Hi Suzee. Thanks for the encouraging words. I am mad at myself for believing he would do it. It's been 54 years, afterall. He wants the path of least resistance, and instant gratification. Counseling will not meet his needs, and I guess he doesn't give a **** what my needs are. Luckily, I have communicated to him with clarity that what he is looking for is a dime a dozen in bars or on the internet, and that I am only interested in a serious commitment. That being said, we are not suited for each other. I wish it could be otherwise, but it isn't.

Tede,
I am so sorry to hear about your heartache. I know it will neve get easier. But I am glad you have an extension on the house. i hope and pray you hear something soon.
Keep us updated.
Hugs always

Hey Soft, sounds like you've made things very clear to your "has-been". You can't change him and he certainly isn't interested in changing anything, except for maybe a new way to manipulate you!! Keep on your toes, I have a feeling he isn't done trying to get his "way".
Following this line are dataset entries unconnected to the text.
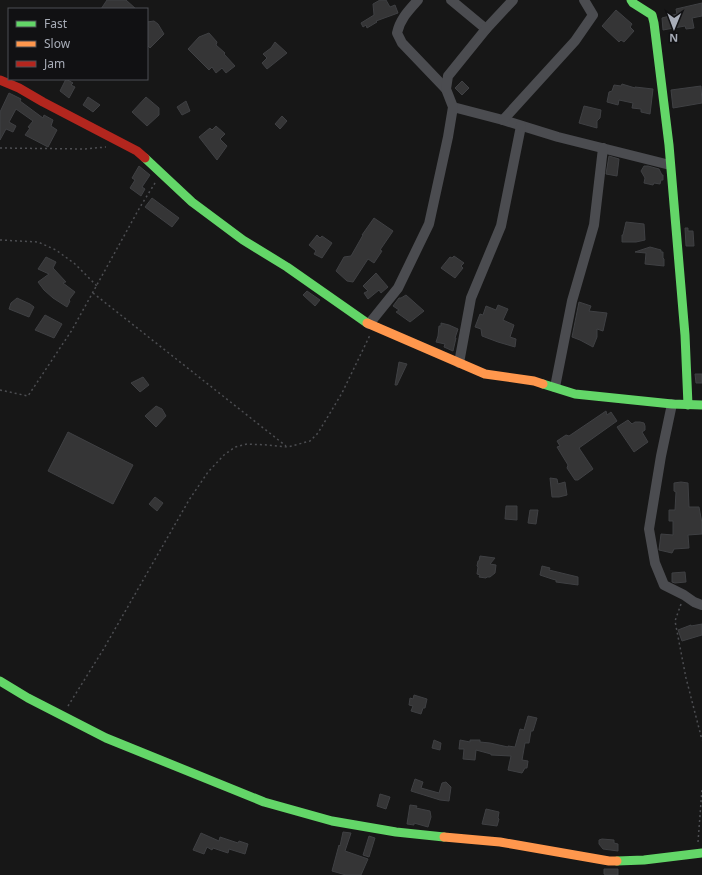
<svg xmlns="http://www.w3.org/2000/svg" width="702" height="875" font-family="'Noto Sans',sans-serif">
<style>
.building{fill:#353536;stroke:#3f4043}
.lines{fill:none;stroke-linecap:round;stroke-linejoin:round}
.path{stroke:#4d4e52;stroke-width:1.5;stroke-dasharray:2 3;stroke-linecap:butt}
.street{stroke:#4b4c50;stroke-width:10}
.fast{stroke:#63d668;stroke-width:9}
.slow{stroke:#ff974d;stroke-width:9}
.jam{stroke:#b3261e;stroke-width:9}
</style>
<rect width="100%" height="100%" fill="#171717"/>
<g class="building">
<polygon points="107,0 126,0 136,9 101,9"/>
<polygon points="380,0 386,0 390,7 395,5 398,13 376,21 377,22 367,28 366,25 363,27 361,23 374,15 373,4"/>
<polygon points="702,3 702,16 692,18 694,28 686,29 685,26 663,30 662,18 677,14 676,9"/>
<polygon points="616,10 632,24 630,27 634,31 624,42 621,40 619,42 602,26"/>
<polygon points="154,21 158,24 164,34 150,48 147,45 147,22"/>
<polygon points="209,33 217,42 216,45 225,53 224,54 235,66 226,73 222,68 216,73 212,67 209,70 188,49 199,37"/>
<polygon points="275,42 287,53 267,69 262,63 267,58 263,54 271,48"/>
<polygon points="66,79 73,83 71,85 75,87 69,98 60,91"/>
<polygon points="462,81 469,88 462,95 455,88"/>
<polygon points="622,84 635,88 635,87 653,89 650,114 641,112 641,109 632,108 633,103 619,100 618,105 607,102 609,92 612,91 614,85 621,86"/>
<polygon points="701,86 702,103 673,108 671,90"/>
<polygon points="9,93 21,99 20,101 43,118 44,115 53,120 51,126 57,130 48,147 25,135 30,128 28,127 33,121 16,109 9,122 16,126 13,132 6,129 0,140 0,112"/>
<polygon points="88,97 100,105 93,112 83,105"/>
<polygon points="146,97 159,108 159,115 147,126 132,112"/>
<polygon points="186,101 190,111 182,115 177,107"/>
<polygon points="584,106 601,110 600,118 597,121 597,128 579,123"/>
<polygon points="282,116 287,121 280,129 275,124"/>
<polygon points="216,126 225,134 220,139 227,146 217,160 199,137 210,128 212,130"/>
<polygon points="609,156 619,159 617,176 606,174"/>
<polygon points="139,166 150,175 142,187 145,189 141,196 130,188 135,180 132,178"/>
<polygon points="644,166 648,166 659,169 662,175 663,175 663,180 661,180 660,184 654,183 653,185 644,183 645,178 641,171"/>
<polygon points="152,198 179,218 172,227 145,207"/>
<polygon points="374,218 393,231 380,250 382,251 374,263 368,259 353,282 347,281 336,271 344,257 351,256 363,235 362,235"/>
<polygon points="626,222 644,224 645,240 636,242 622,242 622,235 623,235"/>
<polygon points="685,228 688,228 688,231 693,231 694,246 686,246"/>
<polygon points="317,235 320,238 322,236 332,243 322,258 314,254 316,251 309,245"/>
<polygon points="650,247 661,250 661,252 663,252 663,258 664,259 664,266 645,264 646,253 635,252"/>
<polygon points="454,256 464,263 461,266 463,268 455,278 441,268 450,257 452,258"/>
<polygon points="46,257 56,262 53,268 66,282 65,282 63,283 75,292 69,300 70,301 67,307 53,298 44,290 38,282 49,274 38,269"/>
<polygon points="376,273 388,287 381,293 379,290 368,299 364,293 368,291 363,286"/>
<polygon points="307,291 320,300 315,306 303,295"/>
<polygon points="406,295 424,311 410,322 396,312 399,310 393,306 399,298 401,298"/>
<polygon points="17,298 30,304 34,307 29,317 9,309 11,303"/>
<polygon points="579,302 591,306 589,311 607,313 603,331 597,329 597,337 593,347 580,340 572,337"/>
<polygon points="498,305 508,309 503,320 514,325 510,337 516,339 515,347 498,342 482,336 481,329 475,327 480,314 483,315 486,306 496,310"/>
<polygon points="45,315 62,324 54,338 35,330"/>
<polygon points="441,323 449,325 458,329 455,338 456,338 453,351 444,347 445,344 436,342 438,336 439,326 441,326"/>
<polygon points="399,362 407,364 397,385 395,385"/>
<polygon points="695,374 702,374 702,383 696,383"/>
<polygon points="143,377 149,385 140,392 131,383"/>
<polygon points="156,406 162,409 166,416 156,427 145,416"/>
<polygon points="606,411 607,415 611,412 617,421 579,448 593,469 578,480 575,480 567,468 568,465 557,447 560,446 557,441 566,435 569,436"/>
<polygon points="628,420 632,424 635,422 640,422 644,423 645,426 645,430 642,432 648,442 634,452 617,427"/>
<polygon points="68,432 133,465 113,504 48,471"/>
<polygon points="550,478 557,479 558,484 565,482 567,495 559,497 552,497"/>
<polygon points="681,482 688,483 689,507 699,507 702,523 702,534 688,535 689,548 674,549 672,553 659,550 661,534 673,535 673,521 669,521 669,510 675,510 676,492 674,491 674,483"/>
<polygon points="155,497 163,503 157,511 149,504"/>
<polygon points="506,506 517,506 517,520 505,519"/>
<polygon points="530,510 538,510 536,524 528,523"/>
<polygon points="480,556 495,558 490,564 496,565 495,573 490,577 487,577 486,578 479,577 480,575 477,574 478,567 477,566 478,561 479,561"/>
<polygon points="542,566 550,568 549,570 578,577 578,585 556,582 556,580 552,579 540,575"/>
<polygon points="685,572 686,582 675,583 672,582 672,573"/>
<polygon points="702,624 702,635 682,641 678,630 691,625 691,626"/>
<polygon points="414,695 427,699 425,708 423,708 421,714 411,711 413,706 409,705 410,698 413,699"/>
<polygon points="528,716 537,718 533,731 531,731 529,743 525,743 522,760 528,761 527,768 525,768 522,773 508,770 511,756 491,755 491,754 476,750 475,760 463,759 464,749 459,749 460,740 470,742 470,740 480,740 480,742 490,743 508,747 508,746 515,747 520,729 524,730"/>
<polygon points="434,740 441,743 440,750 432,748"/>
<polygon points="415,779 423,782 421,788 439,793 442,783 446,782 451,787 449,801 440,800 411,791"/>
<polygon points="380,794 390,797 386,809 377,806"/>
<polygon points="410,805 417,806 416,808 430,811 431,817 428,827 414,823 414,825 407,824"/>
<polygon points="486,809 499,812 498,818 499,819 497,826 482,824"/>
<polygon points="343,832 351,833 345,851 368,859 361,875 346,875 332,871 339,845 340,846"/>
<polygon points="201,833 219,841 220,837 238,843 239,841 248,844 245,854 229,849 228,853 213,848 212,850 207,847 204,854 193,850"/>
<polygon points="369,836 375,838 369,857 363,855"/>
<polygon points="602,839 614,840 614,843 618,844 618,851 603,849 599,844 599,840"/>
<polygon points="604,869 618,869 618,875 606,875 604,874"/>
</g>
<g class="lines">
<g class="path">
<polyline points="0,148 85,149 106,147"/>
<polyline points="0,240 38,242 56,250 75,264 97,286"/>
<polyline points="93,293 286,446"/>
<polyline points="0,390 28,396 72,330 140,207 155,183"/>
<polyline points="681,604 675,621 686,678 702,740"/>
<polyline points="68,706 103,650 189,500 208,472 224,455 235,447 247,444 268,445 288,447 310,441 318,433 342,393 370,335"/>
<polyline points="698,842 702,789"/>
</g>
<g class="street">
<path d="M418 0C409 10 400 19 397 33L402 43 446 89"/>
<polyline points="451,0 486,29"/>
<polyline points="453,107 503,120 558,137 670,165"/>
<polyline points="503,120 575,41 593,15 584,0"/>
<polyline points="369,324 398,288 429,224 448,137 453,107 446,89 448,76 486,29 513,0"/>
<polyline points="459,363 471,298 501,226 521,126"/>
<polyline points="555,387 572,301 594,225 603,148"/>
<polyline points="672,404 661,456 649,529 655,563 664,585 684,595 694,602 702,605"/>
</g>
<g class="fast">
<polyline points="631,0 633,3 652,15 654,23 669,145 685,335 688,405"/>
<polyline points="145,158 192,202 243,240 287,267 367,323"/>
<polyline points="543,384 575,394 672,404 702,405"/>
<polyline points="0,681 28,698 106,738 264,802 332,821 396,832 444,837"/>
<polyline points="617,861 644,860 702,853"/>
</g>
<g class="slow">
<polyline points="367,323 485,374 534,381 543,384"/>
<polyline points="444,837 500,842 609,861 617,861"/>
</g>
<polyline class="jam" points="0,80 19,88 43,102 137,151 145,158"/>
</g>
<rect x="8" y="8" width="140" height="72" fill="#111113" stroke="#4d4f55"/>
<rect x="16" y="21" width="20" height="6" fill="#63d668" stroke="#4d4f55"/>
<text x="44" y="28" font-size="12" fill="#a8adb8">Fast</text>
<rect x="16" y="41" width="20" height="6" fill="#ff974d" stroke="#4d4f55"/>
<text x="44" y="48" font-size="12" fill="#a8adb8">Slow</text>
<rect x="16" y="61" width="20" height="6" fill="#b3261e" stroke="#4d4f55"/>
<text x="44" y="68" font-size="12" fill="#a8adb8">Jam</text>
<g transform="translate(674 28) rotate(181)" stroke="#111113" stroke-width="3" paint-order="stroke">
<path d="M0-3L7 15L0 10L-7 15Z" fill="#a8adb8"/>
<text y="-6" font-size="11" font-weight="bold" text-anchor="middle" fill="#a8adb8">N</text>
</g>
</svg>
Hey Teddy girl!! We need to hear from you again so we know you are doing ok!!! I hope you've just been super busy with things you love to do!!
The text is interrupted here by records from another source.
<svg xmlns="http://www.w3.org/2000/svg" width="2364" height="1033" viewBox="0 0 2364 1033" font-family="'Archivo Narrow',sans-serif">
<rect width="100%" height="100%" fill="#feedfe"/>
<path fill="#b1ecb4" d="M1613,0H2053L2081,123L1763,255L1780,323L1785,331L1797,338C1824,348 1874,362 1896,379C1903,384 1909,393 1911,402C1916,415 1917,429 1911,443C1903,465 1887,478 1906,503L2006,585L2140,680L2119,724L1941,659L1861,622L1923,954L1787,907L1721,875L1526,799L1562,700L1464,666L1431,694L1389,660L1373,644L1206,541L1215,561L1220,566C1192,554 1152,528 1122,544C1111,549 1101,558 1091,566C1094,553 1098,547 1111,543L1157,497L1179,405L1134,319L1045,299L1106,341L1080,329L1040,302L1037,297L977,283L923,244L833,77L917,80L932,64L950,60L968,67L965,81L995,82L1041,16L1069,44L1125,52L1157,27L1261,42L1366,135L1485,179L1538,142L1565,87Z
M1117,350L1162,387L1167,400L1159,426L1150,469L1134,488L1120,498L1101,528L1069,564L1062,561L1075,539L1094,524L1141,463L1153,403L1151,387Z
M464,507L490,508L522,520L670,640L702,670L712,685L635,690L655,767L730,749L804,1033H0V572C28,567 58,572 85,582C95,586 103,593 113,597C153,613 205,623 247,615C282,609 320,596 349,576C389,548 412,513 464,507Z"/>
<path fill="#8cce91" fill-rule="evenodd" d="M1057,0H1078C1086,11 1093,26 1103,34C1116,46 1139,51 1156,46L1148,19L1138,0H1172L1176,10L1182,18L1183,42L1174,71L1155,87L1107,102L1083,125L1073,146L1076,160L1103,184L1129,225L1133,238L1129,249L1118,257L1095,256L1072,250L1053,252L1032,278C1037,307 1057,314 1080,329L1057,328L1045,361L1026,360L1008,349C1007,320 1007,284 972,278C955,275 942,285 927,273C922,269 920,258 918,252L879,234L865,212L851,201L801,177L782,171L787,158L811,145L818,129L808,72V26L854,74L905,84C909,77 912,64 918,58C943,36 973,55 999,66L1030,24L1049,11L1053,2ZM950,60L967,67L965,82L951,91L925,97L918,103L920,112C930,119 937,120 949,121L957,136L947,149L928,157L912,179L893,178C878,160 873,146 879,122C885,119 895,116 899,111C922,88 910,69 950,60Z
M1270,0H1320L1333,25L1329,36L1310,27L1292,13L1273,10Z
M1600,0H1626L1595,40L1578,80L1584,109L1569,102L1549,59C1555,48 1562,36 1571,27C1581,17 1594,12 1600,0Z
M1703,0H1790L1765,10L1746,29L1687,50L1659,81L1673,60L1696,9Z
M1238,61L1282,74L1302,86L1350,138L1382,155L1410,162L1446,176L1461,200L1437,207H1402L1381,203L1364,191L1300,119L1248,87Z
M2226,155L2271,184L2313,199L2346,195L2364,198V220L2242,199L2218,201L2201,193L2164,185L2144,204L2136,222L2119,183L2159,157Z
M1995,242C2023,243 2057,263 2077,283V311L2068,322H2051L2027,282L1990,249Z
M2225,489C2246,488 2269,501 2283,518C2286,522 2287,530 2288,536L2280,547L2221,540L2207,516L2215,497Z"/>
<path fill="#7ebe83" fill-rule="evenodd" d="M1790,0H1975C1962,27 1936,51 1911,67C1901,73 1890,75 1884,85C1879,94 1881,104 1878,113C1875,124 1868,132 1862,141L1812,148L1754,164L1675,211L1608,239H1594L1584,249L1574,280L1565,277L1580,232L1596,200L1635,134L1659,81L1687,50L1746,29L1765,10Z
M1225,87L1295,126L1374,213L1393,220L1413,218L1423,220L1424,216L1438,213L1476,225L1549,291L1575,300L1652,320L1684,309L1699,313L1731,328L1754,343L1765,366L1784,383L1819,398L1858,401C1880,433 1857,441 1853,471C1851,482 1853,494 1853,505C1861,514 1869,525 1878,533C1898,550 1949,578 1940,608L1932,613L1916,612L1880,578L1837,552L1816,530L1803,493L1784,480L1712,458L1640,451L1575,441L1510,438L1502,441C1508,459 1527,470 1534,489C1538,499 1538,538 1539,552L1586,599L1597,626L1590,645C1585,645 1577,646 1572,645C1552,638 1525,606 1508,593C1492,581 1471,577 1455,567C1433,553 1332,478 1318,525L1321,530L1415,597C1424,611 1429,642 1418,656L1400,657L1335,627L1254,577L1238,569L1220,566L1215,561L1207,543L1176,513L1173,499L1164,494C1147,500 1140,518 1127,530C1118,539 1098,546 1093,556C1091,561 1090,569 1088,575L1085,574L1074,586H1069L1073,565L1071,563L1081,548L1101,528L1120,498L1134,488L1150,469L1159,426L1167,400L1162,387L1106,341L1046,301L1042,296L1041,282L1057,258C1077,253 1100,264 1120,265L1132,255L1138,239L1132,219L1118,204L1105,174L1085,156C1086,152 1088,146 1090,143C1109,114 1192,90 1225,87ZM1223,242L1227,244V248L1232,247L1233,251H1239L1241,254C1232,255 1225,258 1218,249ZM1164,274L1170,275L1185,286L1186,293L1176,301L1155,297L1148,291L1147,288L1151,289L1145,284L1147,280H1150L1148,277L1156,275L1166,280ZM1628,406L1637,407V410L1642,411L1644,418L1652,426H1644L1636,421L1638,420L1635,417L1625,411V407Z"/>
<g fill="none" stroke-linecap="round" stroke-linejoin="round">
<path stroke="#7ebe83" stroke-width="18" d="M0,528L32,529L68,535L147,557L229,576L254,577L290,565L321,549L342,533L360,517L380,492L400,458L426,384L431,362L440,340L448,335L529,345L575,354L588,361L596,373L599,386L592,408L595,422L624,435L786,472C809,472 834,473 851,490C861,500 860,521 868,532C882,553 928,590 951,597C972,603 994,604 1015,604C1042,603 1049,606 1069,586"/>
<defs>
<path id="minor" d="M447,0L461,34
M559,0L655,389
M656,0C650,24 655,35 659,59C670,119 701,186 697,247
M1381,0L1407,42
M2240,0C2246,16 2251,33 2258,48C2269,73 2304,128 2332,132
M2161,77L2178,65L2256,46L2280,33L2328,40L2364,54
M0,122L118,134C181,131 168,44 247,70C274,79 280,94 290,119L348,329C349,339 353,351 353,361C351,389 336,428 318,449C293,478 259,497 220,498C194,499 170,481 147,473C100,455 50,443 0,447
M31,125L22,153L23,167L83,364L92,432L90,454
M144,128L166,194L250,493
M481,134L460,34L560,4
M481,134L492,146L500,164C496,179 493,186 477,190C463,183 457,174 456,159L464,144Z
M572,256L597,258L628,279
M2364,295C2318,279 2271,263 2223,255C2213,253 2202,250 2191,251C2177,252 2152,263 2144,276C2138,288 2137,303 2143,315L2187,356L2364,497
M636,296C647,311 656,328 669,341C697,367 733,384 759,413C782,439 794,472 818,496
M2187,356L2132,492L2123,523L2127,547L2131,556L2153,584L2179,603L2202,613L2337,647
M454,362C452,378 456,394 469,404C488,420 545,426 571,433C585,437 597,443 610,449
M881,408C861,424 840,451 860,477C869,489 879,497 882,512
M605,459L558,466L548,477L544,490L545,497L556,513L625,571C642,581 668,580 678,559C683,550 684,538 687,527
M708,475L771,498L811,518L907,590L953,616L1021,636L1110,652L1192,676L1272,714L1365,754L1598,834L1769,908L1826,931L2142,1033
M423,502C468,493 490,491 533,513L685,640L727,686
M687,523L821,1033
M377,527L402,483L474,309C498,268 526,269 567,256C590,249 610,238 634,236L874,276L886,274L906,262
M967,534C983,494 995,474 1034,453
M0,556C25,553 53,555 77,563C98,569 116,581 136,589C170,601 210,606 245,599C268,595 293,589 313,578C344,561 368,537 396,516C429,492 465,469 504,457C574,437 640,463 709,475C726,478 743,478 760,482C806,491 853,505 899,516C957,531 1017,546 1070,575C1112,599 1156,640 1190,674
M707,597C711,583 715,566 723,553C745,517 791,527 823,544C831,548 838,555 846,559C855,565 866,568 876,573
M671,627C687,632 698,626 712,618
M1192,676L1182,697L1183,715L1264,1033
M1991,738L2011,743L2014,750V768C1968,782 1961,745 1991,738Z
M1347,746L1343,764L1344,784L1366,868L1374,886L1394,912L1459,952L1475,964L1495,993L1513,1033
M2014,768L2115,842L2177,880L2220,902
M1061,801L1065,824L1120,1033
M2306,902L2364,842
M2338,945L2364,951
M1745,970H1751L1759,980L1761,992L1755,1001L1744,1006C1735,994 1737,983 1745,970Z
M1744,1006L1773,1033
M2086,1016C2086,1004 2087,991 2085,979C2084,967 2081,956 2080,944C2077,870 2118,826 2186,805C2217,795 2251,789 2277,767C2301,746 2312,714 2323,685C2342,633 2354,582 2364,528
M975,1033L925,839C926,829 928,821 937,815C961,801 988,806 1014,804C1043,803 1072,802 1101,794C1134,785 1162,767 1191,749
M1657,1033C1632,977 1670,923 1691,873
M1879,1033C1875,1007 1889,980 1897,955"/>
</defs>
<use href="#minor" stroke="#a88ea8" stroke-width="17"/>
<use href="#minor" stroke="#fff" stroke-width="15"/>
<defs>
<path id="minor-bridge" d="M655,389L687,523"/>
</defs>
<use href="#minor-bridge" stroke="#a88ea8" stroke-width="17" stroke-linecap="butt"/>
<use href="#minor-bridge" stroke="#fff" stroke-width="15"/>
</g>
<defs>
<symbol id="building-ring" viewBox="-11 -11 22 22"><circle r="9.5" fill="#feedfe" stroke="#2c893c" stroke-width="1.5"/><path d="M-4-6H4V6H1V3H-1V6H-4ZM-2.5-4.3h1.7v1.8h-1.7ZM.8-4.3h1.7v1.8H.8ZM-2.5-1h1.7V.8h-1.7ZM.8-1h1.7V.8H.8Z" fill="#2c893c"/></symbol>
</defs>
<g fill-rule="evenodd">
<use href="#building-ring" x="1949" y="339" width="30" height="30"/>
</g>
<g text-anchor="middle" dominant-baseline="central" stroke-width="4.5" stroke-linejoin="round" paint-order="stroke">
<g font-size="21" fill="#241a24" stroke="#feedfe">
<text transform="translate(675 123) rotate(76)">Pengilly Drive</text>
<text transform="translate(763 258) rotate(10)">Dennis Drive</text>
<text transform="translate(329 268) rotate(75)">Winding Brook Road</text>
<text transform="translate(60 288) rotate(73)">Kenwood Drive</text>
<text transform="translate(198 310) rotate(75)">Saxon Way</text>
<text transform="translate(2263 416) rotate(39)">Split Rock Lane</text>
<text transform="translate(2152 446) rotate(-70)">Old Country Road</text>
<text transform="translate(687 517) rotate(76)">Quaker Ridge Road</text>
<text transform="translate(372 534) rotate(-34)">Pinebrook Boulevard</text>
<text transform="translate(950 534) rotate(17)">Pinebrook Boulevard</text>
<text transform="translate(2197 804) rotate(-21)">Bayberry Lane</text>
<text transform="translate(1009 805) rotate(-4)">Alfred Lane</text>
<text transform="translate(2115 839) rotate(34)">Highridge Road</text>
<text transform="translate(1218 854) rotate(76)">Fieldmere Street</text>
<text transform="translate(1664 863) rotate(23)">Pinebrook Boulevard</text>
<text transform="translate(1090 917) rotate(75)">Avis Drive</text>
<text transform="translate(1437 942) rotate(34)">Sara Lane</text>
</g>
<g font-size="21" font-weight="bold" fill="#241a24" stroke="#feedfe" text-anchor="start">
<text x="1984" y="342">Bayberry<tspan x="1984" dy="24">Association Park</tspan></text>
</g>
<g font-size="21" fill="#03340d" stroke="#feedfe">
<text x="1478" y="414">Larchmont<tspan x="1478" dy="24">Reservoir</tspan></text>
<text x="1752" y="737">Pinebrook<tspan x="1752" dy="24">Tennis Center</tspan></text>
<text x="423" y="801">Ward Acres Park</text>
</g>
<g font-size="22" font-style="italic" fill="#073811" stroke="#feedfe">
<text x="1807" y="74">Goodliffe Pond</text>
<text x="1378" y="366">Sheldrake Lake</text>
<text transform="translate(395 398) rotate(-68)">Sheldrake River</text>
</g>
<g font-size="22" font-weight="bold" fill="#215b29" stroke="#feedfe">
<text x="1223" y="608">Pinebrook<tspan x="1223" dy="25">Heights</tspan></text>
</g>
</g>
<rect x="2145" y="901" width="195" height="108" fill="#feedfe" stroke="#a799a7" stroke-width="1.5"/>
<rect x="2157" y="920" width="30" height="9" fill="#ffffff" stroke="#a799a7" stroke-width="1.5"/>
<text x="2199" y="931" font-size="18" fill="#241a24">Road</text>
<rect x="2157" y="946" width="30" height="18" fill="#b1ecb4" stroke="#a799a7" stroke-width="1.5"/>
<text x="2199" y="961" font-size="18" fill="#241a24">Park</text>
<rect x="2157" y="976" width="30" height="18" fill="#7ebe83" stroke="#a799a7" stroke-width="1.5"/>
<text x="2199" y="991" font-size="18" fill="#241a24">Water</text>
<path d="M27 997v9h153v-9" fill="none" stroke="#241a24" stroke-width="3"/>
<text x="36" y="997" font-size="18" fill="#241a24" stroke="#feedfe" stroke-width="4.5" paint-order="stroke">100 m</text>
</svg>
Sending hugs to both, Suzee

Hi Suzee: hasbeen, that's a good one. Yes, I am absolutely certain that my hasbeen is trying to manipulate me and am **** sure he is manipulating the pig he is screwing. He wants to keep his foot in each door until he is sure of the outcome. I am holding strong. I must admit that with counseling, I'd take him back as of today, but there is no movement on his part. I am meeting with attorney wednesday 10 a.m to go over final papers. I will appear before the judge for a default decree the first week of August. I am heartbroken and having lots of anxiety, but I know I must face this and it's coming whether I like it or not. I am becoming more and more curious about this new 'other woman' but it's a morbid curiosity and I know she is nothing to me and just a numbing mechanism to him. She must have no idea that he is married and comes on to me with loving words and attempts at sex every time I see him. Pathetic. Screwing married men you don't know is a lifestyle choice, and I am glad my morals and character allow for only commited intimacy.